Ma, di fronte a questa tragedia immane, cosa dice la Bibbia? Come deve porsi un credente? La via è sicuramente quella dell’accoglienza e dell’adozione. Un solco tracciato fin dall’Antico Testamento, come ricorda, intervistato da Biteproject.com, Herbie Newell, attuale presidente e CEO di Lifeline Children’s Services. “Si parla di adozione – spiega – in tutte le sacre scritture. Mosè, che fu perdonato da sua madre dopo l’editto del faraone di uccidere tutti i bambini israeliti, fu adottato dalla figlia del faraone. In seguito, Dio lo avrebbe usato potentemente per salvare il suo popolo e continuare la promessa fatta ad Abramo. Gesù fu adottato anche da Giuseppe. Grazie a questa adozione, vediamo nel Vangelo di Matteo che Gesù adempì tutti i requisiti genealogici del Messia”.
Sempre secondo Herbie Newell, nel Nuovo Testamento la salvezza dei credenti è legata all’idea di adozione.
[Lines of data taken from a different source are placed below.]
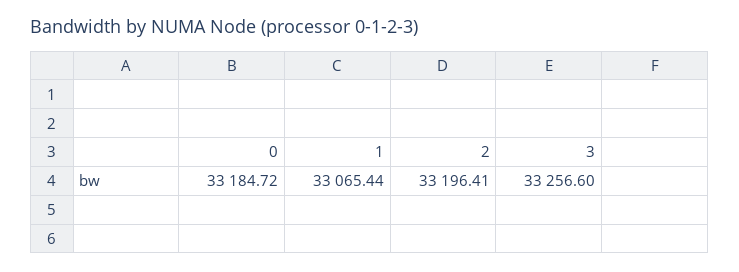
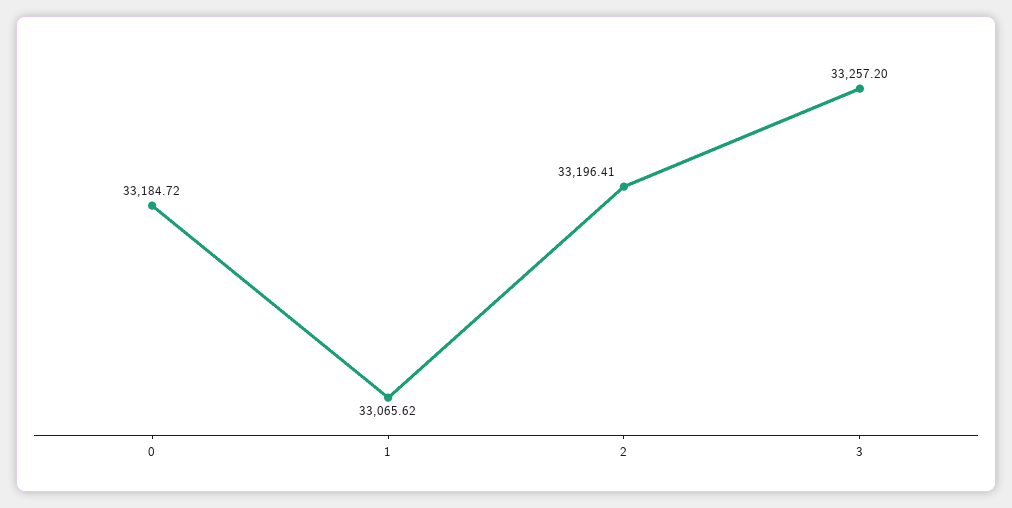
1: 33065.44 -> 33065.62
3: 33256.6 -> 33257.2

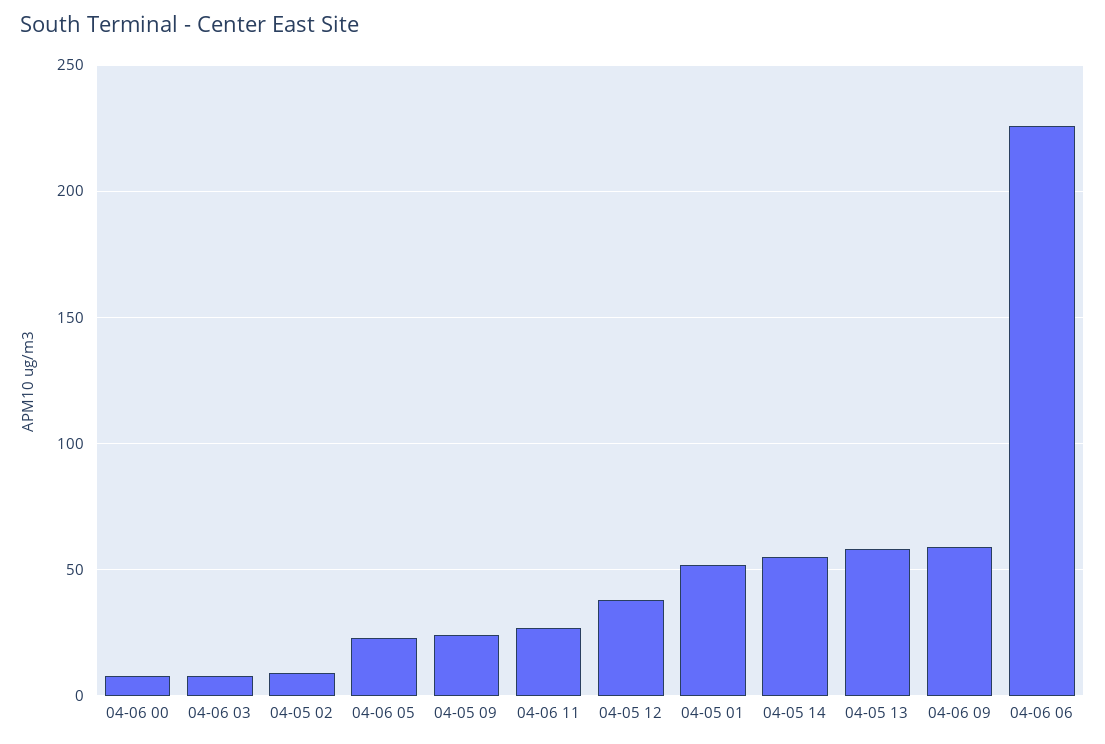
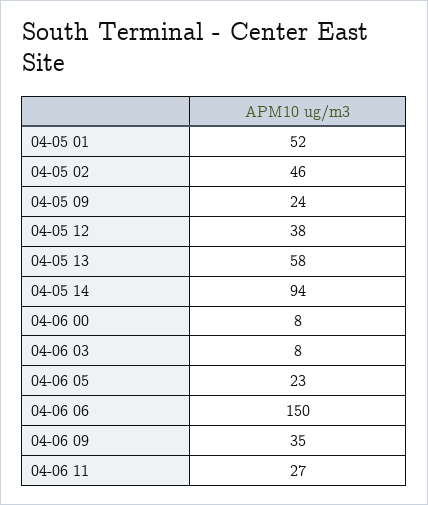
04-05 02: 10 -> 46
04-05 14: 55 -> 94
04-06 09: 60 -> 35
04-06 06: 225 -> 150

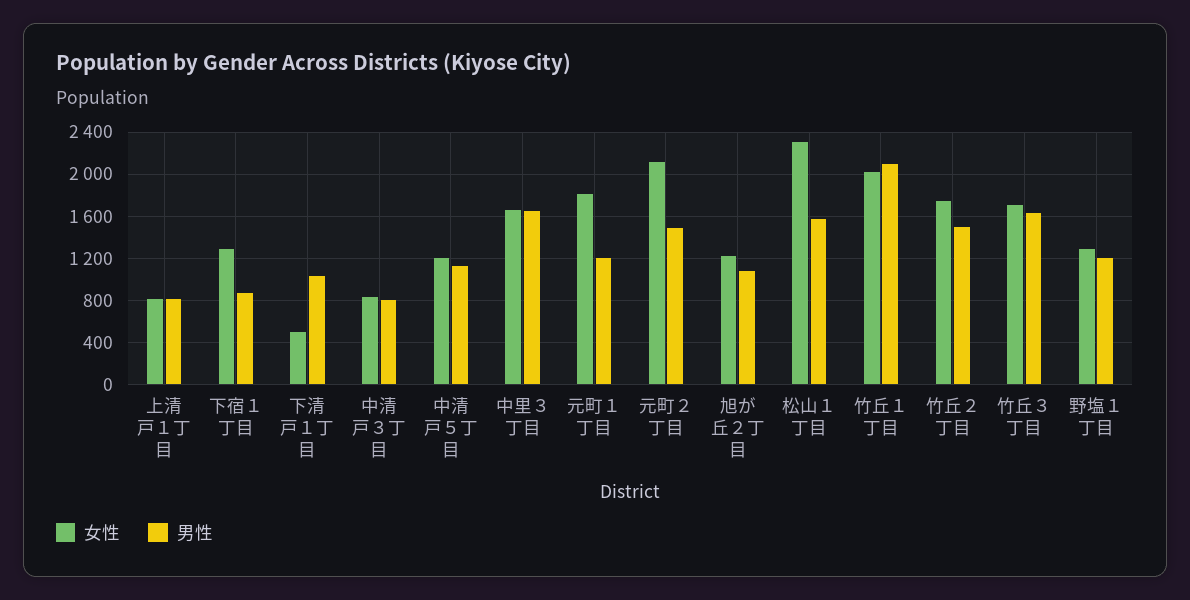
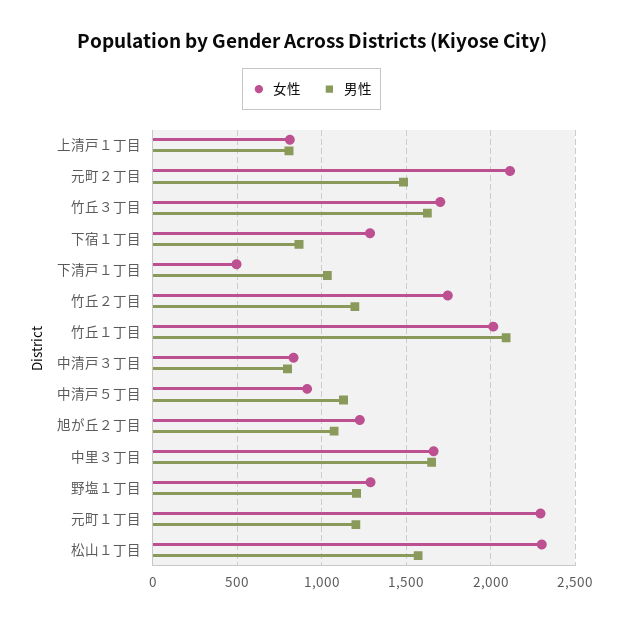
女性, 中清戸５丁目: 1200 -> 900
女性, 元町１丁目: 1800 -> 2300
男性, 竹丘２丁目: 1500 -> 1200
Efesini 1, Galati 3 e 4 e Romani 8 paragonano tutte espressamente la filiazione dell’uomo a Dio Padre attraverso l’analogia dell’adozione tramite il Vangelo di Gesù Cristo. L’adozione era, dunque, un’idea del Signore prima che divenisse una pratica umana. “Inoltre – prosegue Newell – vediamo sia nell’Antico che nel Nuovo Testamento il mandato diretto a prendersi cura dei più vulnerabili e di mostrare giustizia all’orfano, alla vedova e al bisognoso”.
Giacomo 1:27 dice al cristiano che “la religione pura e irreprensibile davanti a Dio Padre è questa: visitare gli orfani e le vedove nella loro afflizione e mantenersi immacolati dal mondo”. Newell ha anche aggiunto: “Uno dei tanti modi in cui il credente può essere chiamato a prendersi cura dell’orfano include l’adozione fisica e l’affidamento. L’adozione, quindi, è l’idea di Dio per il suo popolo e anche il suo modello di ciò che questo può rappresentare per il bambino orfano e vulnerabile”.